(Stored entries)
+-------+

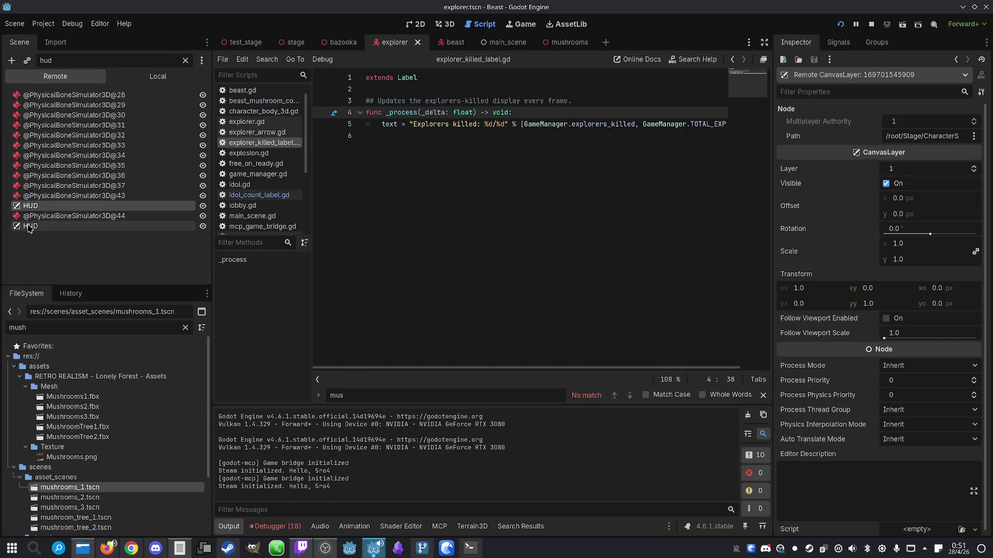
pyautogui.click(28, 228)
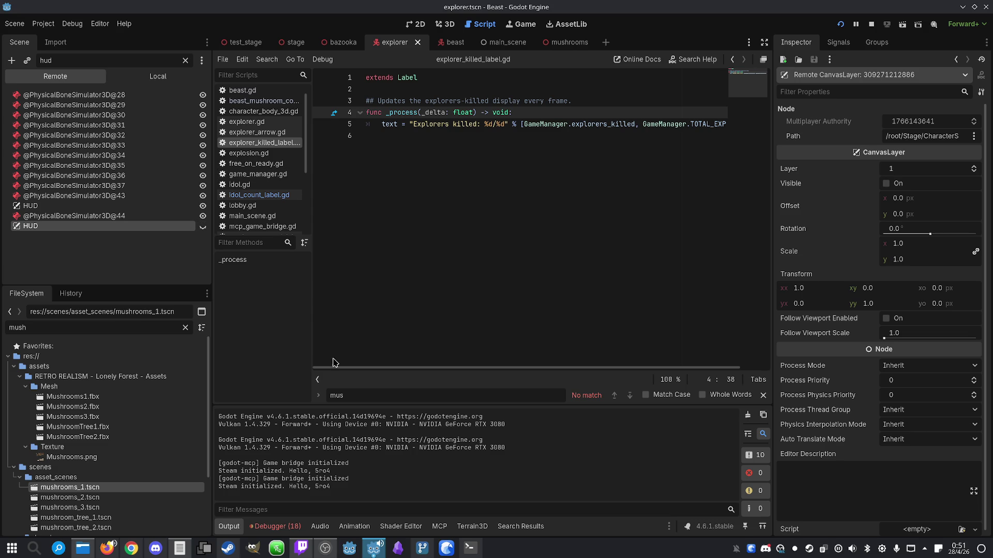
# Bring each running game window forward to check its HUD counters
pyautogui.moveTo(370, 552)
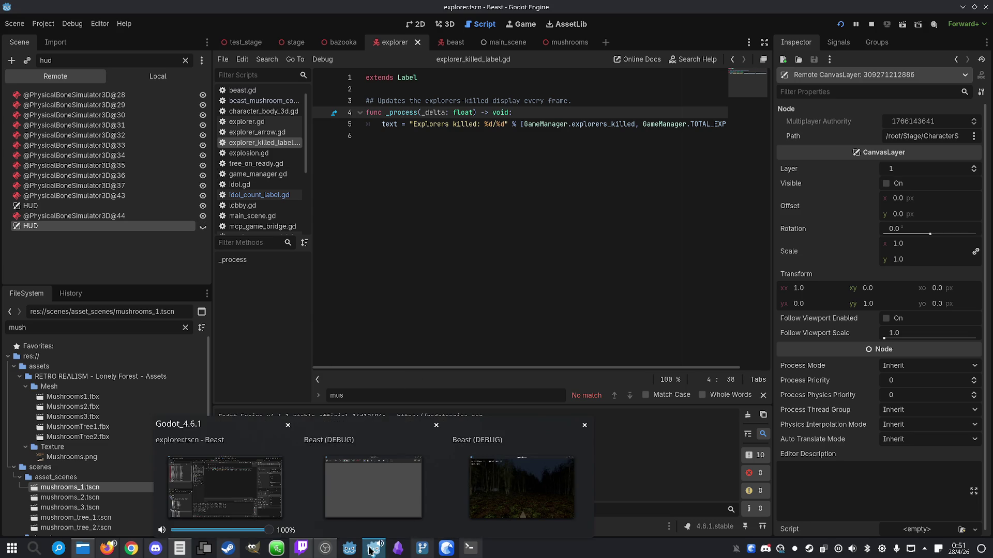
pyautogui.click(373, 487)
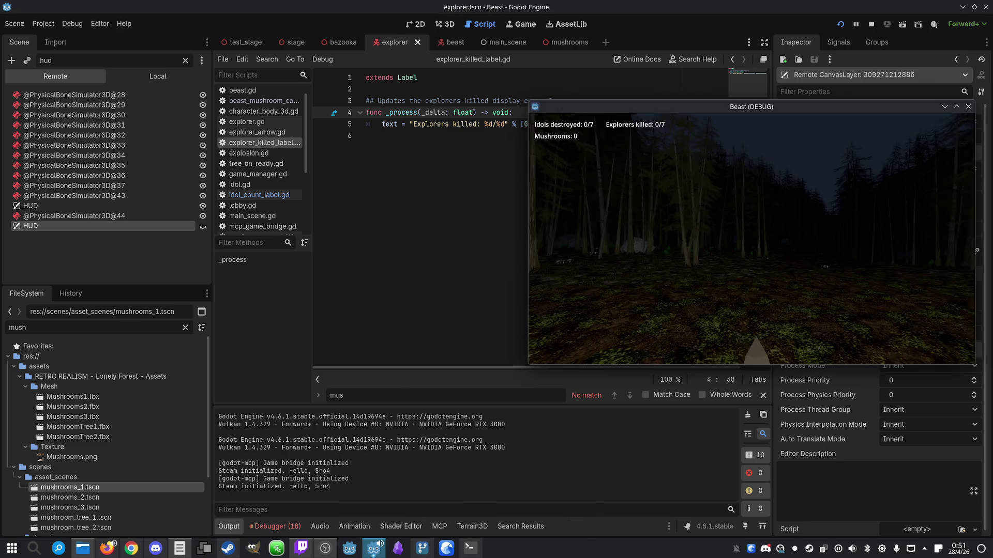
pyautogui.press('super')
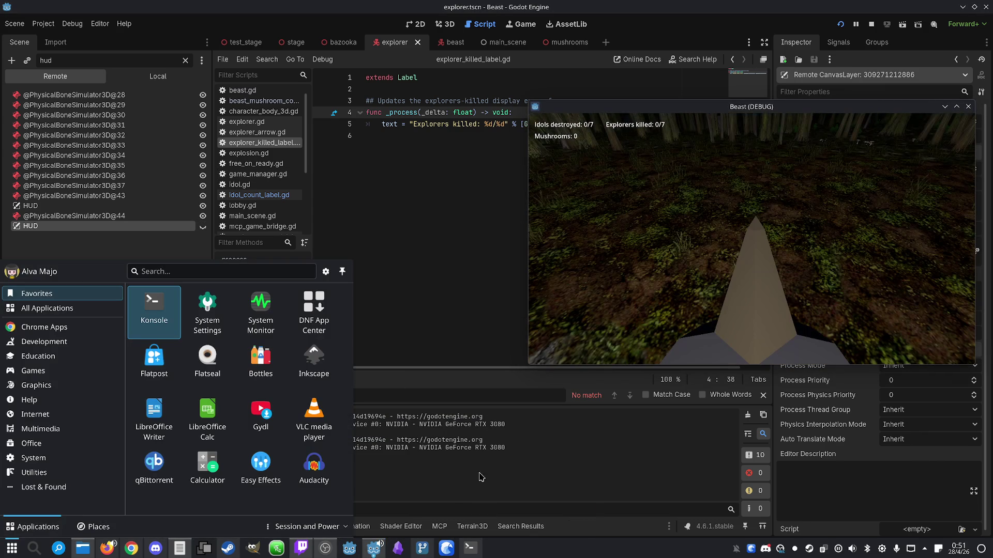
pyautogui.moveTo(373, 549)
pyautogui.click(338, 498)
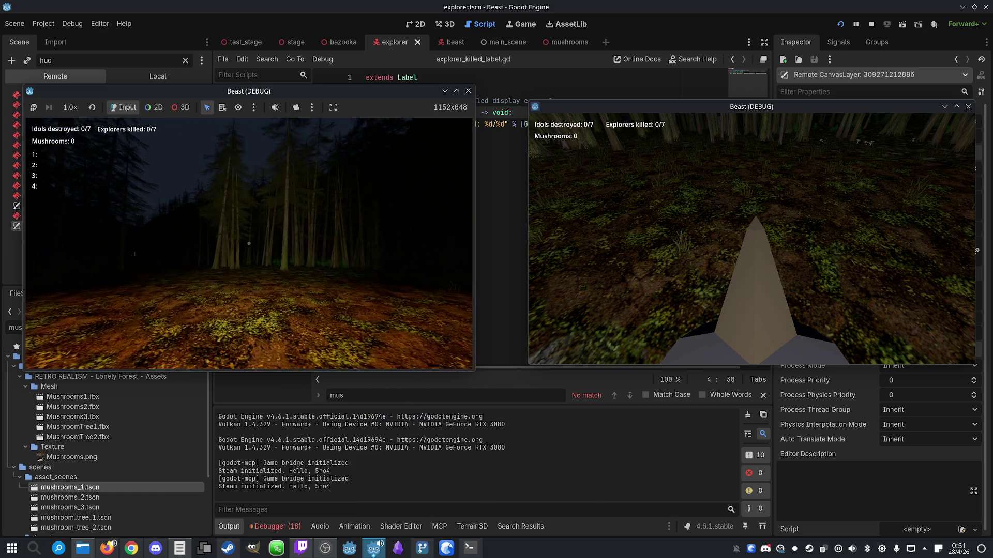
pyautogui.press('super')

+-------+

Your copy of the entries should be exact and free of pictures.

pyautogui.click(28, 228)
# Bring each running game window forward to check its HUD counters
pyautogui.moveTo(370, 552)
pyautogui.click(373, 487)
pyautogui.press('super')
pyautogui.moveTo(373, 549)
pyautogui.click(338, 498)
pyautogui.press('super')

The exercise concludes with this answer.